From the first reading from 2 Kings, I understand that God loves and protects Jerusalem and Israel. On the other hand, I find the violent defense (really offense) and horrific massacre difficult to reconcile with the nonviolent Jesus I encounter through much of the Gospels.
I find a similar dissonance between the generally welcoming, inclusive message of Jesus with these passages from Matthew 7 that emphasize challenges and exclusivity. (What I do not understand liturgically is why verses 7-11 of Matthew 7 are omitted. The passage “seek and you will find; knock and the door will be opened to you” strikes me as far more welcoming and inclusive than the chosen passages. But I realize these were decisions made long ago and not capriciously chosen today.) Even so, I appreciate the direct, harsh reminder that everything is not “warm and fuzzy” in our faith journeys. Evil does exist. We must seek justice, sacrifice, appreciate holiness, risk harm and sometimes even death.

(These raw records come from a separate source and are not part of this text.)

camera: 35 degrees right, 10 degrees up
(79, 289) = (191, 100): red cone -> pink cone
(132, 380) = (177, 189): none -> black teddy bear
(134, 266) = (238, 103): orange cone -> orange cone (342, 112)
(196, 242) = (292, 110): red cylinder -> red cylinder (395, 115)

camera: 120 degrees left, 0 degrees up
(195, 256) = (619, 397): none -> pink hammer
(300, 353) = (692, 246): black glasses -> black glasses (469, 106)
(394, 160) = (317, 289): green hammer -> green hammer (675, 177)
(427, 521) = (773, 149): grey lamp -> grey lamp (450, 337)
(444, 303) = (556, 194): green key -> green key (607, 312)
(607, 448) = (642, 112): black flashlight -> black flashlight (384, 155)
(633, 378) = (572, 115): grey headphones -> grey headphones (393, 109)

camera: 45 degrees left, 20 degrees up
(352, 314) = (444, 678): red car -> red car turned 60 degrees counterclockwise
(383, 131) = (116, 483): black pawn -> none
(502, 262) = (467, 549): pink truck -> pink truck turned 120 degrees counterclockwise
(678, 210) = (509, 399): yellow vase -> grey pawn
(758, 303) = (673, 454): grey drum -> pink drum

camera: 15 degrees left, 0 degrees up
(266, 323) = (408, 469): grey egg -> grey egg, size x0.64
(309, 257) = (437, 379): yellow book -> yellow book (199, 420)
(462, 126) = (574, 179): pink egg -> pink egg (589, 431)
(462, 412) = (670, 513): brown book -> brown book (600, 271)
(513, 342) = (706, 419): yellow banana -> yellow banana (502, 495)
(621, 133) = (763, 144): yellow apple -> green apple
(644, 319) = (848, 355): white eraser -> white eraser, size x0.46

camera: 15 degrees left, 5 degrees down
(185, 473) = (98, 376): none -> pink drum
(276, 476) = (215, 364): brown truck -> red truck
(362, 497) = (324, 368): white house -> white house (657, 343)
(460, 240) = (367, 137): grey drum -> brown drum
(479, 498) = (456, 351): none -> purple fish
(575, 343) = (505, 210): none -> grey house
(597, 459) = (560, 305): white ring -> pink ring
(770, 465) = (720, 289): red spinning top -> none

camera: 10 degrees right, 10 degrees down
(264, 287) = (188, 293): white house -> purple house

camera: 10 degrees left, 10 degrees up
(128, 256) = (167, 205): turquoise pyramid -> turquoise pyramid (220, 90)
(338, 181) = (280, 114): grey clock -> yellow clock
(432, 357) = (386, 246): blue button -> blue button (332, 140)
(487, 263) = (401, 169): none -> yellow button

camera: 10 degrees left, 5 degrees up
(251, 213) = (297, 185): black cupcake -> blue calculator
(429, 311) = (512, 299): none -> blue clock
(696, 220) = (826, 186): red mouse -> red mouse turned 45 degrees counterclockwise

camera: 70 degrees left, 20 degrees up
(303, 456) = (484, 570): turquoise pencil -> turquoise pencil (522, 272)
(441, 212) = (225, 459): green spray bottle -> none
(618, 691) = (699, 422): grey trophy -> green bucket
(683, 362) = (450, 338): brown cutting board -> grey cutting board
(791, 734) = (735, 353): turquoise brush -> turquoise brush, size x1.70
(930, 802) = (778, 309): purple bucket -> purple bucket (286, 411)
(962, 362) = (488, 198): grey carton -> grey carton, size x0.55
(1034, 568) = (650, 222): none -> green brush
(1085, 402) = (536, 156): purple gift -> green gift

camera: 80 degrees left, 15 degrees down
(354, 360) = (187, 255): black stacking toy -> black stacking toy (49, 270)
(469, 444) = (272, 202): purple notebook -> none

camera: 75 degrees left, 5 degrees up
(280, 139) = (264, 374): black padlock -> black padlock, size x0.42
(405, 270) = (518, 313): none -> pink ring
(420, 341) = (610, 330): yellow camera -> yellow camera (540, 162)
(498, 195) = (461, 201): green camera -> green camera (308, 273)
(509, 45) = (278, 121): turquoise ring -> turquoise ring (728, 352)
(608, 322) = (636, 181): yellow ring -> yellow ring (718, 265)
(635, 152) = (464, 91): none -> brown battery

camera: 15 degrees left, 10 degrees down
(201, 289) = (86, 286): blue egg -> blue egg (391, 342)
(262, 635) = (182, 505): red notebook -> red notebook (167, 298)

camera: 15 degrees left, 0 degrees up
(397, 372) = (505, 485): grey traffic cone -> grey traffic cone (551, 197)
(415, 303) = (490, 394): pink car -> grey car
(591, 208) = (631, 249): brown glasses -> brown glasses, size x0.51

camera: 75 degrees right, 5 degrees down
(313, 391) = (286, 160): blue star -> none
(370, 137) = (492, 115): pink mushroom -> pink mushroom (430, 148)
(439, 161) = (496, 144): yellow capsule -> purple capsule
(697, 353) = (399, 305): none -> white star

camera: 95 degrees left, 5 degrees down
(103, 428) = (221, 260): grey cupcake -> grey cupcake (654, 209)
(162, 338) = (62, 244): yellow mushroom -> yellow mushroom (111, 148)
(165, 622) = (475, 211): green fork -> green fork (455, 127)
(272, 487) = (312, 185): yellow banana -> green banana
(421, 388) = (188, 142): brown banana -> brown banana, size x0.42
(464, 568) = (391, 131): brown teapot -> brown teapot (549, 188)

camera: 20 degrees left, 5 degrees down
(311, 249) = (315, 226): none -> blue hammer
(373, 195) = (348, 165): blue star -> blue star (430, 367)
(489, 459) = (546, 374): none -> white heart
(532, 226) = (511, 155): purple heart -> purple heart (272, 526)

Does the “golden rule” of verse 12, “Do to others whatever you would have them do to you” offer us some insight? Killing does not seem to follow this “Law and the Prophets,” but being on the side of vulnerable, marginalized Jerusalem does. Perhaps we need to help others to navigate the narrow road and gate to life, forgiveness, justice, and love – just as we would hope they would do for us.
God, grant us insight, patience, and generosity as we seek to love others as you have loved us and do unto others as we would have them do unto us.